Chapter 5 — Knowledge and Skill
In contrasting man in the civilized state with man in his primitive state I have dwelt most on the gain in the power of gratifying material desires, because such gains are the most obvious. Yet as thoughts precede action, the essential gain which these indicate must be in knowledge. That the ocean steamship takes the place of the hollow log, the great modern building of the rude hut, shows a larger knowledge utilized in such constructions.
To consider the nature of this gain in knowledge is to see that it is not due to improvement in the individual power of knowing, but to the larger and wider cooperation of individual powers; to the growth of that body of knowledge which is a part, or rather, perhaps, an aspect of the social integration I have called the body economic. If we could separate the individuals whose knowledge, correlated and combined, is expressed in the ocean steamship or great modern building, it is doubtful if their separate knowledge would suffice for more than the constructions and tools of the savage.
The knowledge that comes closest to the individual is what we call skill. Whoever, in mature years, has learned to do some new thing, as for instance to ride a bicycle, knows how slowly and painfully such knowledge is acquired. At first each leg and foot, each arm and hand, seems to need separate direction, which the conscious mind cannot give so quickly and in such order as to prevent the learner from running into what he would avoid. But as the effort is continued, the knowledge of how to direct these muscles passes from the domain of the conscious to that of the subconscious mind, and the needed correction takes place automatically.

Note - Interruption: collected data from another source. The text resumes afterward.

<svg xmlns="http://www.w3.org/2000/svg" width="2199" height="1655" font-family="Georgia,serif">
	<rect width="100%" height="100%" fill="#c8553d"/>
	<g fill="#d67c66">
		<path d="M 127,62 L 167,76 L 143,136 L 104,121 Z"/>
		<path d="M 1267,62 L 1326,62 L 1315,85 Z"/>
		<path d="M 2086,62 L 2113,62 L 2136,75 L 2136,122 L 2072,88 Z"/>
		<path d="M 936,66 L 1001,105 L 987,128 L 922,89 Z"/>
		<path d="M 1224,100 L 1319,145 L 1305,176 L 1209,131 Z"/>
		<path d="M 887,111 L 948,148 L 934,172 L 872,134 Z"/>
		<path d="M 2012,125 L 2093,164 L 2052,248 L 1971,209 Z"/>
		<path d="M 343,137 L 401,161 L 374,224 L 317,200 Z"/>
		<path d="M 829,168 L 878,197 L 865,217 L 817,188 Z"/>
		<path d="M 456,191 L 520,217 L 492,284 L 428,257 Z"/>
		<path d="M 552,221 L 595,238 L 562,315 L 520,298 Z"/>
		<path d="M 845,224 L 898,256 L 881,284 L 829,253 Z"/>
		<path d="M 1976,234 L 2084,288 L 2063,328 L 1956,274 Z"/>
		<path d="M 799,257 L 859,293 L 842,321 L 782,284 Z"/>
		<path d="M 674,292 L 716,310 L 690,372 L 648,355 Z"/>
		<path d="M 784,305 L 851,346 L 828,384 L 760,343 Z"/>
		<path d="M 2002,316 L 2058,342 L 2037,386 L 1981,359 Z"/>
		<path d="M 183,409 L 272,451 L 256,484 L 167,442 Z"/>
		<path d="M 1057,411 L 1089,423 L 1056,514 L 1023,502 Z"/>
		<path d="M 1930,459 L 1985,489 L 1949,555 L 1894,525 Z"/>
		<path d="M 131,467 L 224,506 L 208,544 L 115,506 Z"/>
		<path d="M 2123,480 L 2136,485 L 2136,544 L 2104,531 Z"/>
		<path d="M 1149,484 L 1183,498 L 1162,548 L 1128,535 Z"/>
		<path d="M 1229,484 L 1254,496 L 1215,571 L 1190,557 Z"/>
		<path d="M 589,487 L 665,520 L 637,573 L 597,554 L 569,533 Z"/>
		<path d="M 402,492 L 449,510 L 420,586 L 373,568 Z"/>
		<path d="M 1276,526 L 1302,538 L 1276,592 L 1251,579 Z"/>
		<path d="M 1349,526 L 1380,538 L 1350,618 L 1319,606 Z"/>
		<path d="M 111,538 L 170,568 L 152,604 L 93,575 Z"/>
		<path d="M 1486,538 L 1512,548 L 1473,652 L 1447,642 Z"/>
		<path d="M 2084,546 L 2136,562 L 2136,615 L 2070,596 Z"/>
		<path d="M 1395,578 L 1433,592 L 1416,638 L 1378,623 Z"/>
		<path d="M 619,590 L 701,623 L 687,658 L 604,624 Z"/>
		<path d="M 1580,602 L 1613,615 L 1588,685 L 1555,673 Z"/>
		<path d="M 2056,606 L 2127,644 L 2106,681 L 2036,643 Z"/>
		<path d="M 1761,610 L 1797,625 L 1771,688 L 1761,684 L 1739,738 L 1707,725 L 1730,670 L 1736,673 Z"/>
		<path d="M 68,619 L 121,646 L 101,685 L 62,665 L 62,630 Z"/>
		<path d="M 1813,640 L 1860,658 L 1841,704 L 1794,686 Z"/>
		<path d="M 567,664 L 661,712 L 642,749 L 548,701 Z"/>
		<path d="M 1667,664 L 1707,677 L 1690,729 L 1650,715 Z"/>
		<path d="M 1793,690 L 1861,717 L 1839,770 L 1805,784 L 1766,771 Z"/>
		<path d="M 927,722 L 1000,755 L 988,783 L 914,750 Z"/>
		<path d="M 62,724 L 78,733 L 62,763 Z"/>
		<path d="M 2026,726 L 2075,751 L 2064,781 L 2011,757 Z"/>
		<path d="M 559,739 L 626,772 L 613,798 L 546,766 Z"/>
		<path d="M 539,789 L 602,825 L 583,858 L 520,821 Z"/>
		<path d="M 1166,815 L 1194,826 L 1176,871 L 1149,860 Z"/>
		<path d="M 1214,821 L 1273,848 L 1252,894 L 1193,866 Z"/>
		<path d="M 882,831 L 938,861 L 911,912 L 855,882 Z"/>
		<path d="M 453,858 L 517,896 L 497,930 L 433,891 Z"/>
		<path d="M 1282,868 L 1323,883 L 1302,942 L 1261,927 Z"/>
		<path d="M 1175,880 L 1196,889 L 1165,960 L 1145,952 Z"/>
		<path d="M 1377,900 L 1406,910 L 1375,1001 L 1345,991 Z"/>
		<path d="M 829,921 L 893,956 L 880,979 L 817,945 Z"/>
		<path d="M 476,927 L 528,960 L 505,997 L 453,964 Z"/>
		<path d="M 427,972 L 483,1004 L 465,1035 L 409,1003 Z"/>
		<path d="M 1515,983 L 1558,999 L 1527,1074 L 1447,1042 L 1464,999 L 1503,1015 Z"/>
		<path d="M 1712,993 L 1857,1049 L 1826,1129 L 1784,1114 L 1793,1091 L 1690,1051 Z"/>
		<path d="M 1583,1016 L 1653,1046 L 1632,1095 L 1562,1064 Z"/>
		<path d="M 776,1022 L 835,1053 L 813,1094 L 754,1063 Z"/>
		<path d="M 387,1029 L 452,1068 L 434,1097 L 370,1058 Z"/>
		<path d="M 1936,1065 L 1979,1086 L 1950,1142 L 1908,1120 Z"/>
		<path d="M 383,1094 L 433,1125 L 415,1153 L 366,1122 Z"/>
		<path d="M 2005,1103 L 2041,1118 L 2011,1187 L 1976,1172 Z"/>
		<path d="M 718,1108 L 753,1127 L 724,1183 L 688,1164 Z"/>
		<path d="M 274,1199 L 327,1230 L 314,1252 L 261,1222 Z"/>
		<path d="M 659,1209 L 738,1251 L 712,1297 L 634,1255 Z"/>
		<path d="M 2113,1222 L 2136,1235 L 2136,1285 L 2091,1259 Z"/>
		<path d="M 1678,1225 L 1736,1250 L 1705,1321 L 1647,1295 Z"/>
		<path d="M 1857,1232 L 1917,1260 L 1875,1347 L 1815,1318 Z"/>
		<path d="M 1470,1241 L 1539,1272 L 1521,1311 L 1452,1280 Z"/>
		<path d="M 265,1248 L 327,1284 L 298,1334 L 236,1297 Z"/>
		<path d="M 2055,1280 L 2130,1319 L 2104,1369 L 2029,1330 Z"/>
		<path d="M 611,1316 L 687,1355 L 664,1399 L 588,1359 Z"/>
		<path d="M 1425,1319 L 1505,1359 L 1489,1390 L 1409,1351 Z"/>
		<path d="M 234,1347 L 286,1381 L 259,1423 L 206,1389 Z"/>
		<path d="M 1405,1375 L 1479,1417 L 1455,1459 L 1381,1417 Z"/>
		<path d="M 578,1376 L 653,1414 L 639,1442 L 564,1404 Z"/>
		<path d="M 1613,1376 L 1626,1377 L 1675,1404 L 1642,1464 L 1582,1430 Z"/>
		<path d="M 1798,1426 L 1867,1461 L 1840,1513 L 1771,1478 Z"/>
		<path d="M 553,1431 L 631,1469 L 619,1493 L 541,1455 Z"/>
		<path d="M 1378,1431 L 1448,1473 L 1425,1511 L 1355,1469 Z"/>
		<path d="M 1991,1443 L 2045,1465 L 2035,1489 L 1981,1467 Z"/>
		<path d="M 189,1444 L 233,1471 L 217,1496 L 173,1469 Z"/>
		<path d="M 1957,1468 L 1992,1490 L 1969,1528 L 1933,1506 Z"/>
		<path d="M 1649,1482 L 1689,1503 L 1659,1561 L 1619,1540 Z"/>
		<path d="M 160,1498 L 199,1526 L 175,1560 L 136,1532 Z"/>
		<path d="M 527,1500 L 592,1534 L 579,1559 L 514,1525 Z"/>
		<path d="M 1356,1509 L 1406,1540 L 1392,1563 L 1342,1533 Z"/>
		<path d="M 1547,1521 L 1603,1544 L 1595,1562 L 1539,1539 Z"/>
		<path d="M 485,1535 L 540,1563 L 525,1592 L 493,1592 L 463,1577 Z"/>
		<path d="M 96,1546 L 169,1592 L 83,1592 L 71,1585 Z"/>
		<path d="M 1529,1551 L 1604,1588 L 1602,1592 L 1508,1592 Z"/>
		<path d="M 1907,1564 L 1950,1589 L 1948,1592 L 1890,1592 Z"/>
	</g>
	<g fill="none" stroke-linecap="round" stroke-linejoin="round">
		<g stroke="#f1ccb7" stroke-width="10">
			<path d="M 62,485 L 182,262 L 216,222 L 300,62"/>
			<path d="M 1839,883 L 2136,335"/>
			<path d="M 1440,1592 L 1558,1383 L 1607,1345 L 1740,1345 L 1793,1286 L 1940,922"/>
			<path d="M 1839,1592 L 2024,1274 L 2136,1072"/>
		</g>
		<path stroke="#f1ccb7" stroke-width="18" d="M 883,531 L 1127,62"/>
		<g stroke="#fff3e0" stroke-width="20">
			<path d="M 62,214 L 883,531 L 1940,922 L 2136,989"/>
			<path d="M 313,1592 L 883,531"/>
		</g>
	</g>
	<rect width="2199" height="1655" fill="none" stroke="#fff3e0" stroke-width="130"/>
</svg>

With continued effort, the knowledge required for the proper movement of the muscles becomes so fully stored in the subconscious memory that at length the learner may ride easily, indulging in other trains of thought and noticing persons and scenery. His hard-gotten knowledge has passed into skill.
Now, because skill is that part of knowledge which comes closest to the individual, becoming as it were a part of his being, it is the knowledge which is longest retained, and is also that which cannot be communicated from one to another, or so communicated only in very small degree. You may give a man general directions as to how to ride a bicycle or operate a typewriter, but he can get the skill necessary to do either only by practice.
As to this part of knowledge at least, it is clear that the advances of civilization do not imply any gain in the power of the individual to acquire knowledge. Not only do antiquities show that in the arts then cultivated the men of thousands of years ago were as skillful as the man of today, but we see the same thing in our contact with people whom we deem the veriest savages. The Australian black fellow will throw a boomerang in a way that excites the wonder of the civilized man. On the other hand, the European with sufficient practice will learn to handle the boomerang or practice any of the other arts of the savages as skillfully as they, and wild tribes to whom the horse and firearms are first introduced by Europeans become excellent riders and most expert marksmen.
It is not in skill, but in the knowledge which can be communicated from one to another, that the civilized man shows his superiority to the savage. This knowledge, since it is not concerned with the government of the organs directly responsive to the conscious will, does not come as close to the individual as skill, but is held rather as a possession of the organ of conscious memory, then as a part of the individual himself.
Now, this is the knowledge which constitutes the body of knowledge that so vastly increases with the progress of civilization. It is transferable by speech; and it becomes capable of more permanent storage and of wider and easier transferability — manuscripts, books, and so on.
This ability to store and transmit knowledge in other and better ways than in the individual memory and in individual speech, which comes with the integration of individual man in the social body or body economic, is of itself an enormous gain in the advance of the sum of knowledge. But the gain in other and allied directions that comes from the larger and closer integration of individuals in the social man is greater still. Of all the systematized knowledges, that which we call astronomy was probably one of the earliest. Consider the first star-gazers, who with no instrument of observation but the naked eye, and no means of record save the memory, sought by watching night after night related movements in heavenly bodies. How little even of their own ability to gather and store knowledge could they apply to the getting of such knowledge. For until civilization had passed its first stages, the knowledge and skill required to satisfy their own material needs must have very seriously lessened the energy that could be applied to the gaining of any other knowledge.
Compare with such an observer of the stars, the stargazer who watches now in one of the great modern observatories. Consider the long vistas of knowledge and skill, of experiment and meditation and effort, that are involved in the existence of the building itself, with its mechanical devices; in the great lenses; in the ponderous tube so easily adjusted; and the delicate instruments for measuring time and space and temperature; in the tables of logarithms and mechanical means for affecting calculations; in the lists of recorded observations and celestial atlases that may be consulted; in the means of communicating by telegraph and telephone with other observers in other places, that now characterize a well-appointed observatory, and in the means and appliances for securing the comfort and freedom from distraction of the observer himself! To consider all these is to begin to realize how much the cooperation of other men contributes to the work of even such a specialized individual as he who watches the stars.